In Case #2, a woman who underwent NIPT was found to have multiple supradiaphragmatic and infradiaphragmatic lymphadenopathies as well as diffusion restriction at the spleen and left tonsil, corresponding to Ann Arbor stage III-SE disease. An excision biopsy of the involved tonsil indicated follicular lymphoma grade 3a. Cytogenetic analysis detected an abnormal karyotype in 13 of 20 analyzed cells: 48,XX,i(6)(p10),dup(7)(q11q22),+dup(7)(q11q22),+11,dup(12)(q13q15),dup(13)(q21q34),t(14;18)(q32;q21).

In Case #3, a mass was found in the woman’s anterior mediastinum and multiple lymphadenopathies were seen in the left neck with no involvement in bone marrow, spleen, or visceral organs, corresponding to Ann Arbor stage II disease. Following a transthoracic computed tomography-guided punch biopsy of the mass, a pathological examination indicated a nodular sclerosis form of Hodgkin lymphoma, which was characterized by CD15+/CD30+ neoplastic Hodgkin and Reed-Sternberg cells.

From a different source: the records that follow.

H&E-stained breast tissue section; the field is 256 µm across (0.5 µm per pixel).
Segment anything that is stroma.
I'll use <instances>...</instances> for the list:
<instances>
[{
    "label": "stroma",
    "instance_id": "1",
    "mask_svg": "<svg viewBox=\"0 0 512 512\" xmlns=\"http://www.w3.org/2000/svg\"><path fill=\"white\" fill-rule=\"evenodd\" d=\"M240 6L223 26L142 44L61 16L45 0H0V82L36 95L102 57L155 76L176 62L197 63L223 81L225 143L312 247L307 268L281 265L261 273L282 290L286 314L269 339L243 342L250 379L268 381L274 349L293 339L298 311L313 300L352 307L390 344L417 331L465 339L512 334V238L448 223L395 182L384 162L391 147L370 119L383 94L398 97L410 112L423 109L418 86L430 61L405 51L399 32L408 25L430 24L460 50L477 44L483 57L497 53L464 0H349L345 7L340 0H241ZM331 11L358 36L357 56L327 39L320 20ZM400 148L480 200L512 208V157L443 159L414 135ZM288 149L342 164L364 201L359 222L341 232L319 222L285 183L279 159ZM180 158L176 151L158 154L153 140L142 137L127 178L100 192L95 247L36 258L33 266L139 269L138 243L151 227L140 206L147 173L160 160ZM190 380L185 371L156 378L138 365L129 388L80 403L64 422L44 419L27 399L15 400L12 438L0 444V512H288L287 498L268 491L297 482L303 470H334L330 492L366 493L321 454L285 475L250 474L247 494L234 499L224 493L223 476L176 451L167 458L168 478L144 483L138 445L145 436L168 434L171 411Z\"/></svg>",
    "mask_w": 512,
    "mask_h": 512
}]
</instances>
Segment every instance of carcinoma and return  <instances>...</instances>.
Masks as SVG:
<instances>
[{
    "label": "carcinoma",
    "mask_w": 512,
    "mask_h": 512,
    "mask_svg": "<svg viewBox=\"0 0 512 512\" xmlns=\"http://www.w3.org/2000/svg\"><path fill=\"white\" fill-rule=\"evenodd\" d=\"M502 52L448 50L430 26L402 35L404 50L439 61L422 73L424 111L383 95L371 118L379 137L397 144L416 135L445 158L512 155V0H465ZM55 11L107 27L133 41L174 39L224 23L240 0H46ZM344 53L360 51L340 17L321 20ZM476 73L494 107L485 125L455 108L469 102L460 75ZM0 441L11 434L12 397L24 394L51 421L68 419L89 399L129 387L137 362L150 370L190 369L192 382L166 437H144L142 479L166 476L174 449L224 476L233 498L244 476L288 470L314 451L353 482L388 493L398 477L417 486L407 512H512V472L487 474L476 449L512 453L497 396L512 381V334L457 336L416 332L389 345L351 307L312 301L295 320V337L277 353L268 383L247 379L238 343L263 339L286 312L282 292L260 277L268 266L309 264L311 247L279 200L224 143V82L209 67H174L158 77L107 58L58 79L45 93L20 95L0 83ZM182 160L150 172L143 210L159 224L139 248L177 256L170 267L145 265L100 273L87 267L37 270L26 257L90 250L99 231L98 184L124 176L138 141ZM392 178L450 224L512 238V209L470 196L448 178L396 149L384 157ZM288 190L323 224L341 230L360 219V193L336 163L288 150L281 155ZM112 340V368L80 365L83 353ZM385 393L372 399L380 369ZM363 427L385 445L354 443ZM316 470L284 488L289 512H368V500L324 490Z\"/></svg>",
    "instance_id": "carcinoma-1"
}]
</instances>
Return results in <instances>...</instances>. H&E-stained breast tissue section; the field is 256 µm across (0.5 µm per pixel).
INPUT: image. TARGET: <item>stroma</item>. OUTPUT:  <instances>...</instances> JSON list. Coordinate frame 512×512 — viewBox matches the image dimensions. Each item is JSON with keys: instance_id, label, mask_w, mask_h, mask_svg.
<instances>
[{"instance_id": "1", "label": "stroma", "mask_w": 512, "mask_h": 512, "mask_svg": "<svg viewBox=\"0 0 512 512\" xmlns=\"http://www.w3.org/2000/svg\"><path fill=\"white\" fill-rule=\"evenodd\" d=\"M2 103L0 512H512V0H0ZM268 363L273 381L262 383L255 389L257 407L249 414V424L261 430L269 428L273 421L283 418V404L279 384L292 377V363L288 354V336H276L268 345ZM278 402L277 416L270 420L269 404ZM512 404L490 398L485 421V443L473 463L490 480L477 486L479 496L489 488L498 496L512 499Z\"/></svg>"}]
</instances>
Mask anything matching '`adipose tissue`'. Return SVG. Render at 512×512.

The study authors believe that NIPT is both sensitive and specific for identification of cancer because the number of diagnoses in the prospective cohort was within the range expected for population incidence of the disease and the cfDNA-derived GR profiles were confirmed in biopsy specimens. They urged large-scale research on the efficacy of NIPT for cancer detection in the general population as well as in pregnant women.